But the foreign ministry spokeswoman insisted that China's offer of help had nothing to do with the political differences between the two sides, which have been ruled separately since the end of a civil war in 1949.

President Lee Teng-hui of Taiwan expressed his "sincere gratitude to the concerns from the international community", but made no specific mention of China.

The quake which struck in the early hours was felt in coastal China and Hong Kong, whose Chief Executive, Mr Tung Cheehwa, expressed "grave concern" as a spokesman said the territory's government was ready to help.

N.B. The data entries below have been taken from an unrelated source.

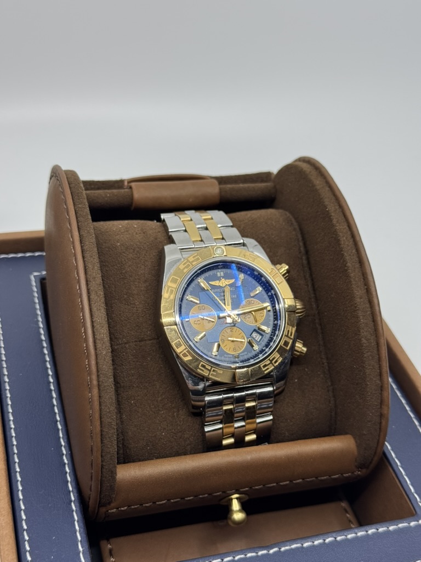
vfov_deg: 39.7
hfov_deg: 30.3
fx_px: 778
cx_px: 210
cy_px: 281
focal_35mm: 48
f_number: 1.78
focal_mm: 6.76
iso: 64
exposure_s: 1/454
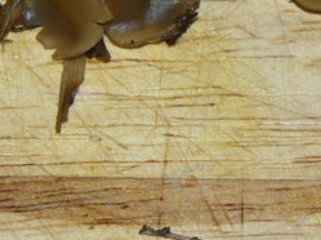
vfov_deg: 2.7
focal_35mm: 556
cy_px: 14
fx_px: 5148
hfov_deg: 3.6
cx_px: 106
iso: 100
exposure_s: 1/30
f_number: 3.3
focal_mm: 24.1
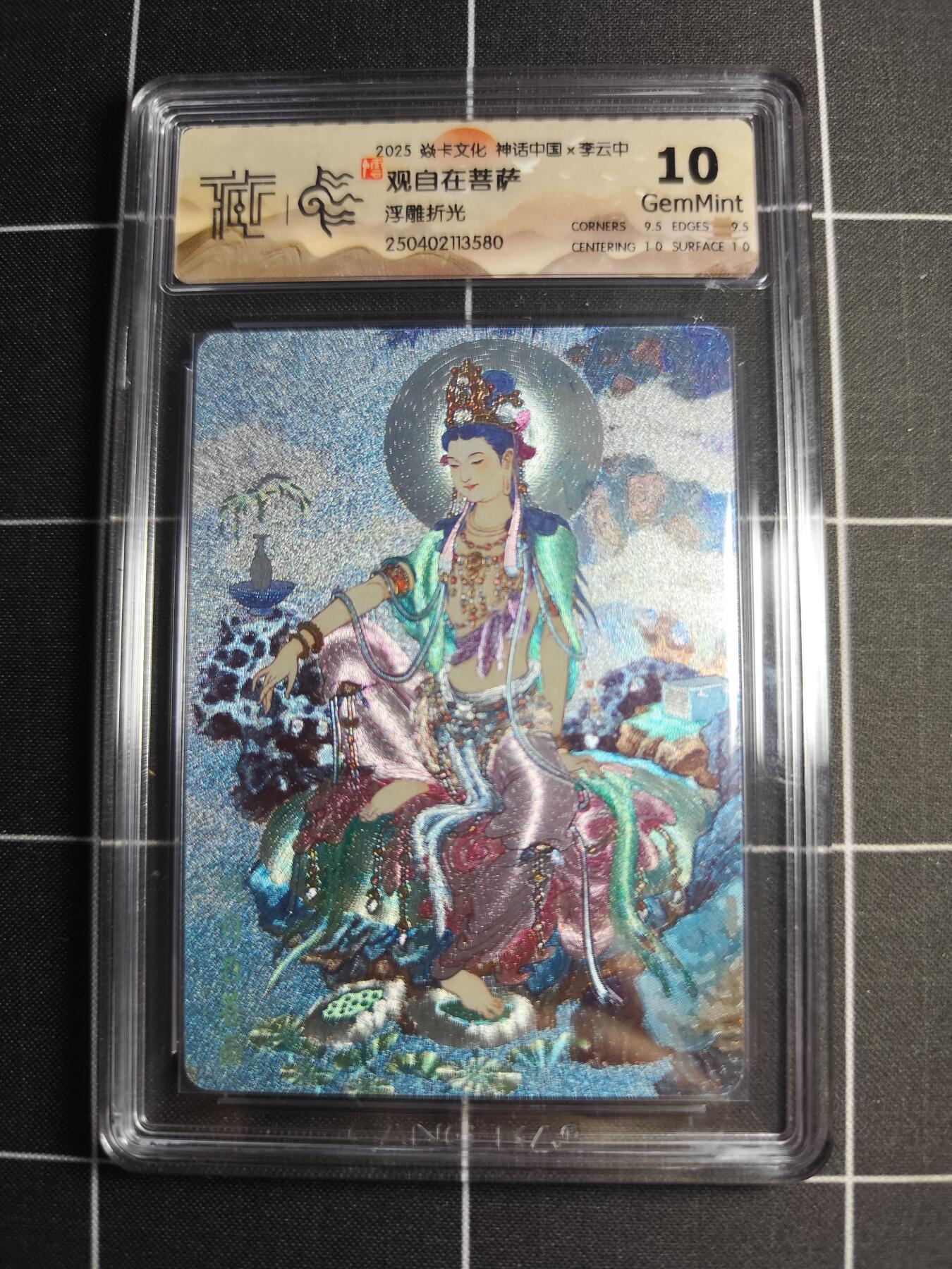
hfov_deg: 58.9
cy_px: 634
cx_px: 476
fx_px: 843
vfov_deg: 73.9
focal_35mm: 23
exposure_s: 1/100
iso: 320
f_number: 1.65
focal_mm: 6.14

A 15-member team from the Turkish non-governmental search and rescue association AKUT left for Taiwan yesterday with sensitive listening devices and heat-seeking cameras used in locating people trapped under rubble, a spokesman, Mr Mehmet Kasap, said.

AKUT made the headlines last month when it emerged as the quickest and most efficient of the Turkish rescue teams after the August earthquake.

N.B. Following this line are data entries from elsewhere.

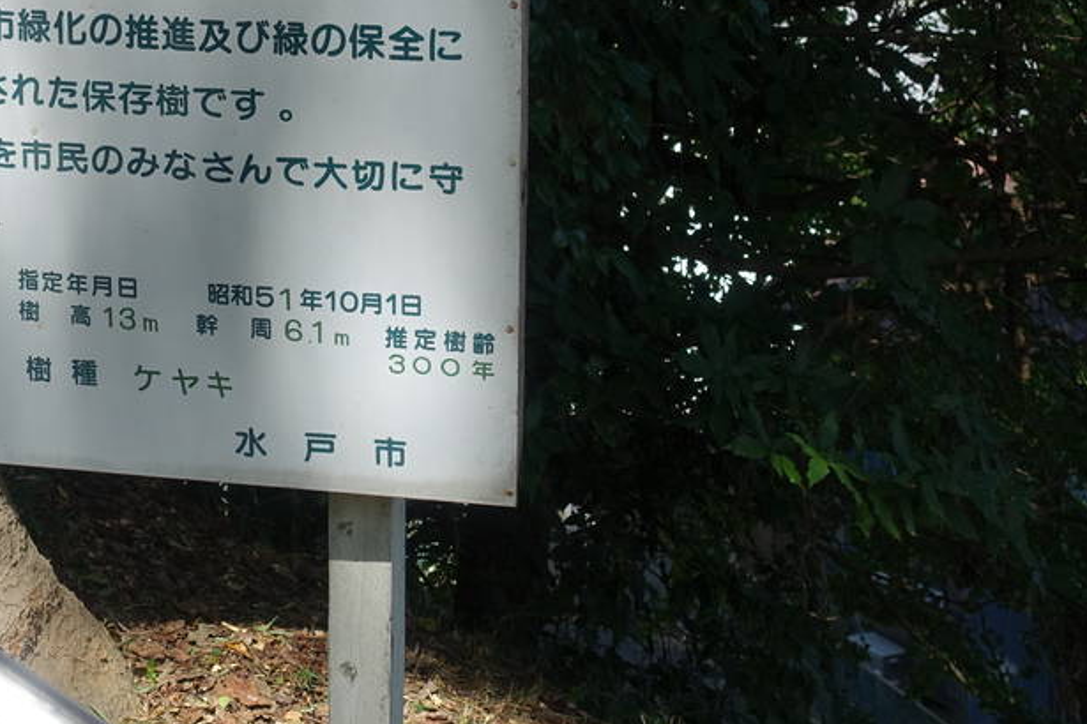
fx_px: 2476
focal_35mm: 82
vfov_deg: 16.6
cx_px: 148
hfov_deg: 24.2
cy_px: 164
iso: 125
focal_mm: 15.52
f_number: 4
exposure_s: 1/500
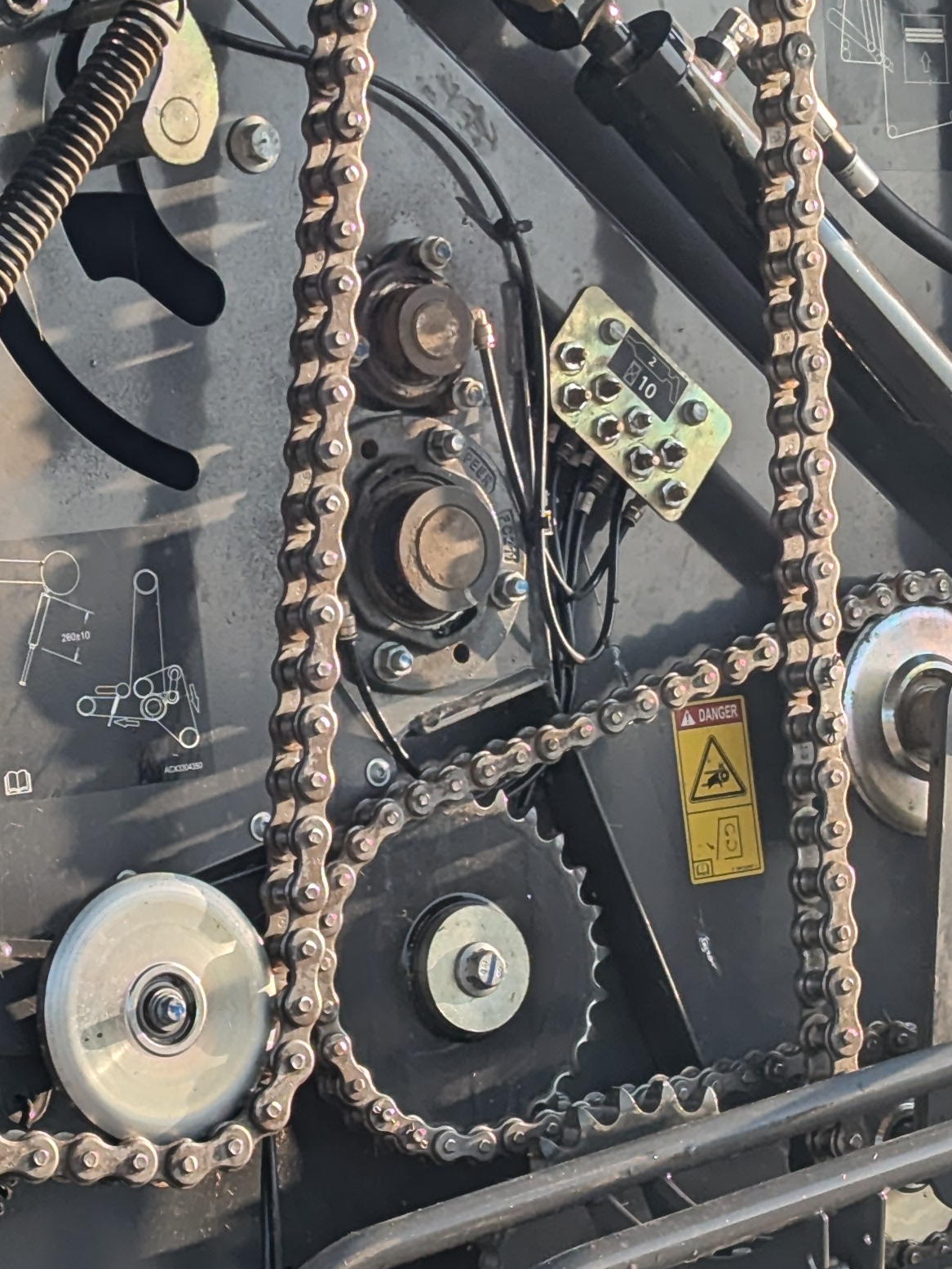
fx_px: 4620
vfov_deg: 15.6
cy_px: 563
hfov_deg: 11.7
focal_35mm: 126
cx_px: 255
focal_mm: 6.81
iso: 48
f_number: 1.85
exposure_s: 1/999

The organisation's volunteers travelled to Greece three weeks later to help out Ankara's traditional foe when Athens was in turn rocked by an earthquake that killed 138 people.

Mr Clinton said in a statement that the White House was "in touch directly with the Taiwan authorities to determine what assistance from the United States may be needed".

Japan said it was sending more than 100 rescue workers.